休日は特にやることも無いし、暇をもてあましていた。
そこで俺の携帯が鳴る。
ほとんど鳴ることもない携帯が鳴るとは珍しいと思い、表示を見ると店からの電話。
何かしたのだろうか?と思い電話に出た。

『松野くん?今日何か予定ある?』
「いえ…無いです」

電話は彼女からだった。
俺の予定を聞くとは、まさかデートの呼び出し?

『これから店に来れないかな?急に一人休んじゃって…』
「すぐ行きます」
『あ…ゆっくりでも大丈夫だよ』
「いえ…すぐ…行けます」
『じゃあ、お願い。店で待ってるね?』

俺を待っててくれるとは…罪な人だな。
急いで用意をして店に行く。

逢えないと思っていた休日に彼女に逢えるのなら、この身がどうなろうとかまわない。

「早っ!もう来たの?まだゆっくりしてて良いよ」
「あ…そうなんですか」
「15時から入ってあげて…私も15時まで休憩しとくし」

今日の彼女はキッチンの服装だった。
普段はホールの服装なのに…。
キッチンの服装もなかなか似合ってる。

「ごめんね…休みなのに…」
「柊さんの為なら…」
「何それ…」

笑いながらいつものようにタバコを吸いだす。
いっそのことあのタバコになりたい。

「松野くんは彼女いる?」
「は?いや…居たこと無いです」
「そうなの?居てもおかしくないのに…」

それは俺に興味があると?

「柊さんは彼氏は?」
「男に興味が無いしねー、あ、だからって女が好きなわけじゃないからね?この人って思えた人が居ないの」
「そうなんですか…居ると思ってました」

男に興味が無い…それは俺にも興味が無いと言われているようだ。

「でも…素敵な人に逢えたら良いね。お互いに」
「そうですね」

俺の素敵な人は目の前の貴女ですって言えたら良いのに。

「さて、仕事しよっか?」
「はい」
「あ…そうだ。
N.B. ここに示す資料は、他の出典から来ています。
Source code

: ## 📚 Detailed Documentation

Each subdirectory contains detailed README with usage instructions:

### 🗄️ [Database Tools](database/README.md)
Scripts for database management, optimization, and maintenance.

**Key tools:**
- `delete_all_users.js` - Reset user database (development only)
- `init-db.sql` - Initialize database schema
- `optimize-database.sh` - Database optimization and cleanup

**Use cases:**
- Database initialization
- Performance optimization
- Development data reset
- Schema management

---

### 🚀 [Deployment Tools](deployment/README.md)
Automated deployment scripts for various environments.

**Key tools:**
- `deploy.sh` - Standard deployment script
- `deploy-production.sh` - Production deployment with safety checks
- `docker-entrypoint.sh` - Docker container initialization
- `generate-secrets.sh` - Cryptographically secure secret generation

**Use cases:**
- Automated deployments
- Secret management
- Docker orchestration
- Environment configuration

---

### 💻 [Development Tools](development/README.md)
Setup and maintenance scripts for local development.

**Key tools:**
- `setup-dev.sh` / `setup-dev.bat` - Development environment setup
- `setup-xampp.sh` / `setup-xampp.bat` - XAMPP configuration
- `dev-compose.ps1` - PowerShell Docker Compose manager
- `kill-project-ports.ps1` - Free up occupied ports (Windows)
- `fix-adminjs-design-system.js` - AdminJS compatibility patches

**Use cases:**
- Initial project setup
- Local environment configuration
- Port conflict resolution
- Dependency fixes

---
松野くん、終わったら用事ある?」
「いえ…無いです」
「飲みに行かない?今日飲みたい気分なんだよね」
「俺と…ですか?」
「松野くんに言ってるんだから、松野くんに決まってるじゃない。それとも二人きりは嫌?なら店長でも…」
「二人が良いです!」
「じゃあ終わったら行こうね?」
「はい!」

笑いながらそう言ってくれた。
早く仕事が終わらないかとそわそわしてしまう。
いつもより張り切って仕事ができたのは、この後の事が待ち遠しいからだろう。